The region was named by Greco (Greek) and Roman geographers to refer to classic antiques, particularly by geographer Ptolemy in his book Geographica in 150 A.D.
7. KL is not just a packed concrete jungle.
While this is somewhat true, what some Malaysians may not know is that there’s a small rainforest in the heart of the KL city.
This tiny rainforest covers only 27 acres of land, dubbed Bukit Nanas. It’s one of the smallest patches of rainforest in the world. Despite this, Bukit Nanas also holds the honour of being Malaysia’s oldest national reserve.
8. The oldest state in Malaysia is not Melaka.
It seems like everyone starts learning Malaysian history by learning about Parameswara, who discovered Melaka after running away from an angry empire.
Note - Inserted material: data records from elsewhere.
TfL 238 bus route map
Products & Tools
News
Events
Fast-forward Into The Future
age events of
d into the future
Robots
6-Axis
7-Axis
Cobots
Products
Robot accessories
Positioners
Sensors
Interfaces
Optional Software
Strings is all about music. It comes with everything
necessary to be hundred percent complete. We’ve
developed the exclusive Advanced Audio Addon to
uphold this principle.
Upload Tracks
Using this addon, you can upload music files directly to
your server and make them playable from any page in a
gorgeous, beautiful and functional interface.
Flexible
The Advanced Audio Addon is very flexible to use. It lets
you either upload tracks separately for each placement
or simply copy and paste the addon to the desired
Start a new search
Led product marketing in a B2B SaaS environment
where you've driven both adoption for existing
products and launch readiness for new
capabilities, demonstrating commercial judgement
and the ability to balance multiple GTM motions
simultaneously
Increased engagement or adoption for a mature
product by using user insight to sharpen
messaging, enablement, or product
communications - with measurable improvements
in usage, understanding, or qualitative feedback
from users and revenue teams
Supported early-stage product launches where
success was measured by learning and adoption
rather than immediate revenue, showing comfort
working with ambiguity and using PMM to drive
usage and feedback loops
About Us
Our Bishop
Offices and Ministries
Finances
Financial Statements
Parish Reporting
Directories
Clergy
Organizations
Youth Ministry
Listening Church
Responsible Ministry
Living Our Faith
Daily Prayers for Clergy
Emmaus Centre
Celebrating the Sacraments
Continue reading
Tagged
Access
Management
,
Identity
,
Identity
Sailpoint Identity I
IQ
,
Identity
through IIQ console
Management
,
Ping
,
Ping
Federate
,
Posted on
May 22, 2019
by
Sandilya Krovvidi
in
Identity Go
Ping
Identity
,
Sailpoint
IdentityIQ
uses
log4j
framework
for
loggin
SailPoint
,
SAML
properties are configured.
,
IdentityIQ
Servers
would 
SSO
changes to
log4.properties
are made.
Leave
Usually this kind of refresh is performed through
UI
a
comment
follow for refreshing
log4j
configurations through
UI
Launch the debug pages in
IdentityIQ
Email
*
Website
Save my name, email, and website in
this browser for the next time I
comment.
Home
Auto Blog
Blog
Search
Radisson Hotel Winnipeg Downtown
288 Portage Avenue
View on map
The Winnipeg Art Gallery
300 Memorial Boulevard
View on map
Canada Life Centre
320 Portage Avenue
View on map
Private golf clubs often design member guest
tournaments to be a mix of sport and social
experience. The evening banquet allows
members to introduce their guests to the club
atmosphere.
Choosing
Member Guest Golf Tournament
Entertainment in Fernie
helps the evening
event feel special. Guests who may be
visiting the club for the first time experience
It turns out that Malaysia’s sultanate extends earlier than that.
To be fair in this case, even historians held the misconception too.
In 2011, archaeologists from the Universiti of Science Malaysia discovered artifacts and an iron smelting site that predate Melaka’s—dating aback to 110 A.D.
And just as an extra twist, it turns out that Parameswara originated from the Kedah kingdom as well.
9. The biggest contributor to the economy in Malaysia is not oil.
Even though Petronas has once been recorded to have Asia’s third largest profit, oil and gas is not the biggest contributor to our economy.
It’s actually manufacturing.
This is why you often hear about relatives, parents or friends with a history of working in factories to earn their keep.
Intel already produces Pentium chips in Malaysia, and we’re also the 10th largest manufacturer of furniture in the world.
This goes to show that even if you’ve spent your entire life in Malaysia, or even spent years living in Malaysia, there’s still a lot to discover about our nation.
We still have a long way to go, but when else should we instill this mindest to not only learn, but build a better Malaysia than our 60th celebration of Merdeka?
Even if this isn’t Malaysia’s actual birthday, it’s still a great chance to cherish our nation.